Statement from David Tarantino at Smithsonian press conference, May, 2002 “We [Thomas, Henson, and I] think our stories just represent what a lot of people were doing that day. It was obviously a very trying day for us in the Pentagon and for the country, but I think hopefully the exhibit will show, and history will show, that it was a setback, but it was not a defeat. Even that day, people started responding. Jerry [Henson] didn’t give up. He could have easily given up.
(For a fuller, first-person account of Lieutenant Commander David Tarantino, of the US Navy Medical Corps, who was assigned to the Secretary of Defense in the Office of Peacekeeping and Humanitarian Affairs, see his recollections in Oral Histories: War Against Terrorism, September 11, 2001 to present.)
Out of the tiniest acorn grows this mighty oak of a mind-bendingly incredible parabola.
Harcourt Standard Dictionary, 1963, defines “incredible” as carrying the adjectival meaning of “not credible,” or “impossible to believe,” So the Smithsonian author of this item gets the CHRIST award for Coded Honesty Revealed in Slip of Tongue.

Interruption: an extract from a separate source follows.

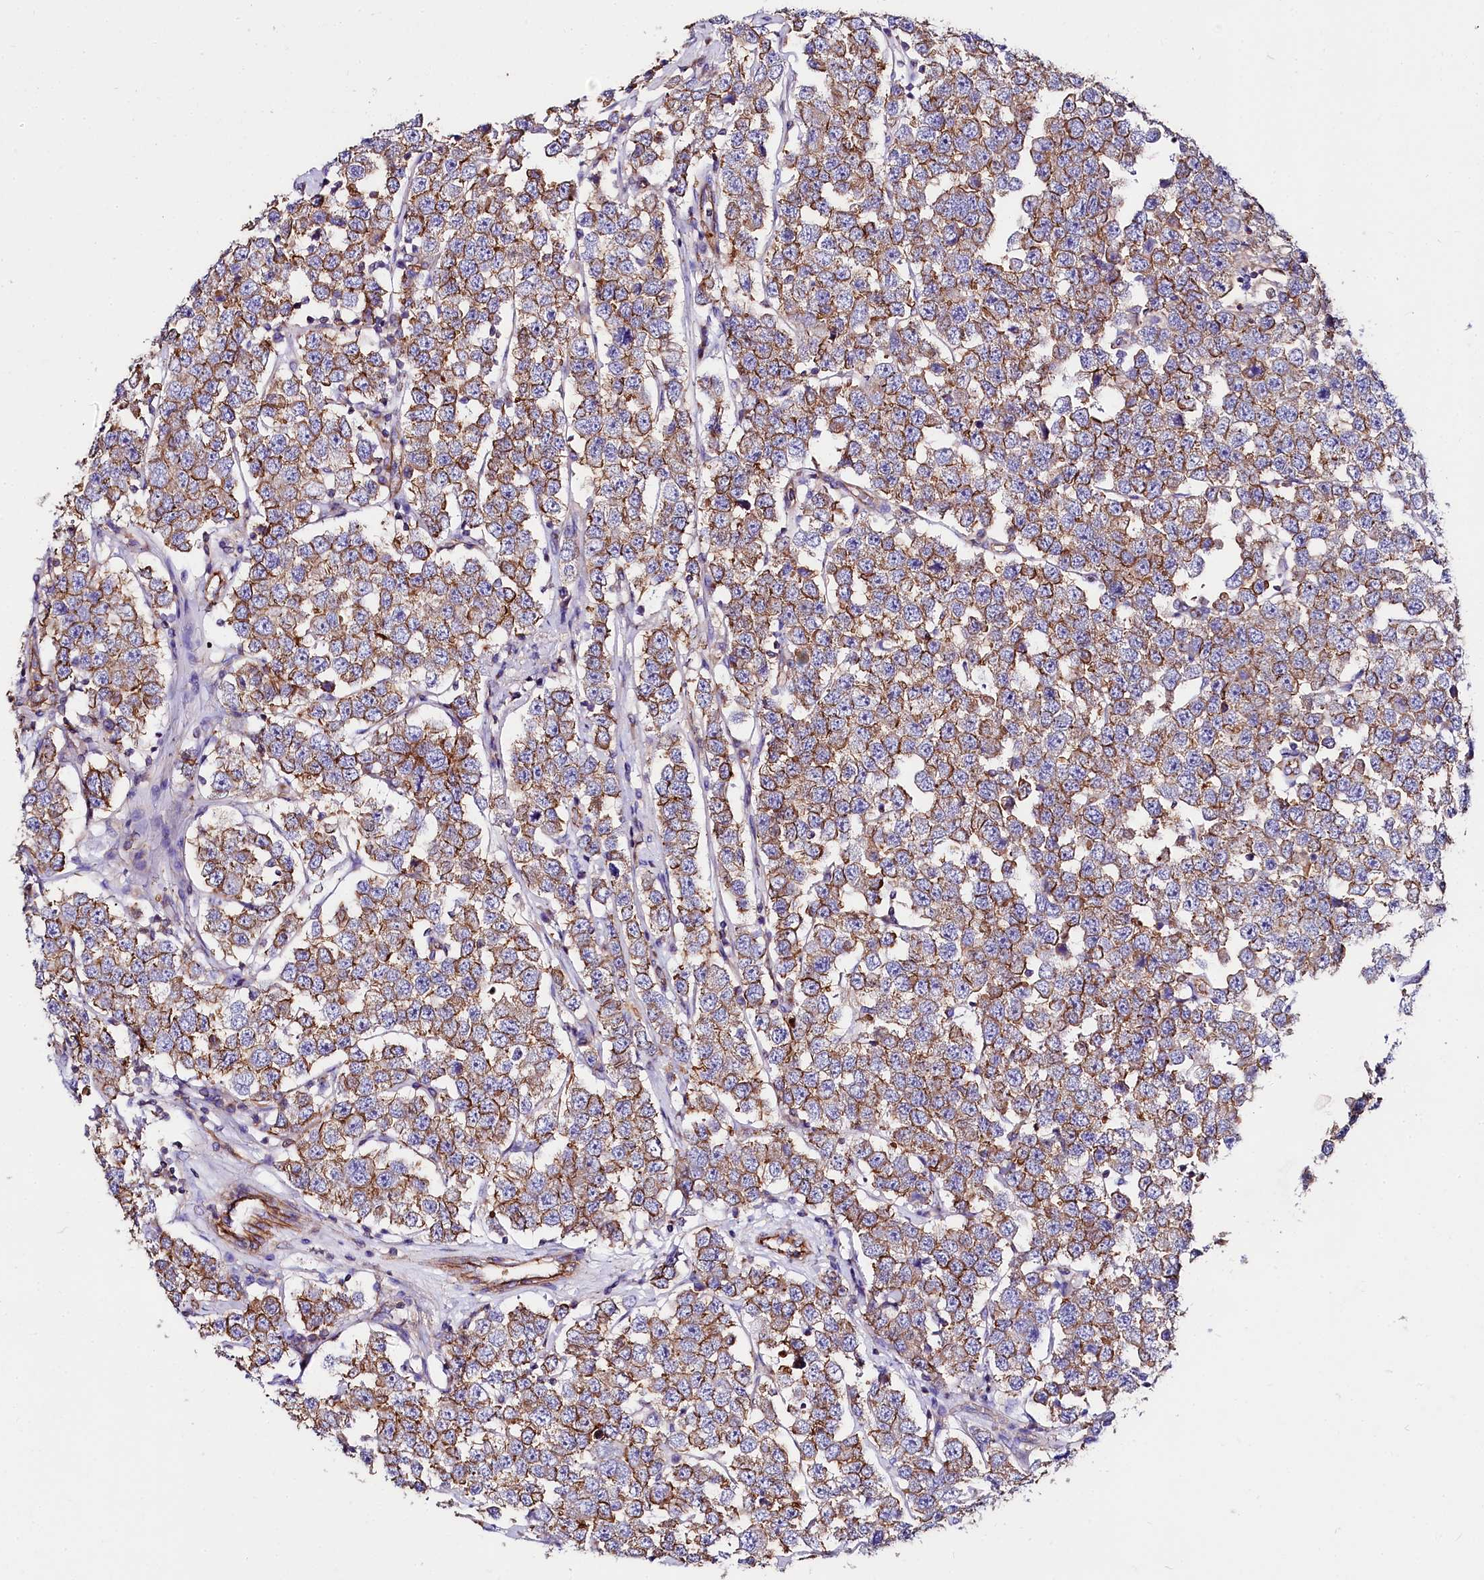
{"staining": {"intensity": "moderate", "quantity": ">75%", "location": "cytoplasmic/membranous"}, "tissue": "testis cancer", "cell_type": "Tumor cells", "image_type": "cancer", "snomed": [{"axis": "morphology", "description": "Seminoma, NOS"}, {"axis": "topography", "description": "Testis"}], "caption": "IHC photomicrograph of neoplastic tissue: testis cancer stained using IHC shows medium levels of moderate protein expression localized specifically in the cytoplasmic/membranous of tumor cells, appearing as a cytoplasmic/membranous brown color.", "gene": "FCHSD2", "patient": {"sex": "male", "age": 28}}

Perhaps a first-responder honcho, or retired military man, can get back to me with the etiquette on this one. What exactly is the ripping-name-tags-off-of-fellow-rescuers protocol? Is it allowed in special circumstances only? How about when in making-useless-points-to-crushed-victim mode? Is it O.K. for a senior officer to rip a junior officer’s tag, but not vice verse? How about epaulets with initials? Even braid and oak-leave clusters? Why is the little ditty,
“Stranded!
Stranded on the toilet bowl!
What do you do when you’re stranded,
and you need another roll?”
Stranded on the toilet bowl!
What do you do when you’re stranded,
and you need another roll?”
looping endlessly in my head as I write?
I don’t mean to quibble, but, why would a responder in rescue mode rip the name tag off of a fellow R.R.M., only to say to the rescued, “This is a name we’ll always want to remember?” If the story line is to have any continuity, shouldn’t he have ripped off his own name tag as well, and given both to Jerry Henson, saying “Well hell, here are two names, you’ll always want to remember?” Then a recovered Mr. Henson, coming out of his dazed stupor post-rescue, could suddenly stumble upon this “small” bit of evidence of heroism, and thus provide the crux, context and coordination necessary for the story to make any sense?

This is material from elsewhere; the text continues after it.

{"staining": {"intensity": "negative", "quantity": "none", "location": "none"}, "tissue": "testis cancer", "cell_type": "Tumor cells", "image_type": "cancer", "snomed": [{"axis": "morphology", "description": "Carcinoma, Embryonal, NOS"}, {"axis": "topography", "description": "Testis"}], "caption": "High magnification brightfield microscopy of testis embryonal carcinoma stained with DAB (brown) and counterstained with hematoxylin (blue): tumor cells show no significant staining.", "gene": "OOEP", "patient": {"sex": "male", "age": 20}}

The curator said these three men had “a few objects that survived.” I for one, am very interested in what these other objects might reveal about the further heroics of that day.
Bonus plan award: who imagined this tidbit: "It was obviously a very trying day for us in the Pentagon?" Could the line, "It was obviously a very trying day for us at the World Trade Center." ever come out of a straight face? Doesn’t the army wish it had a nice homo story-line editor and dialog coach on staff right about now?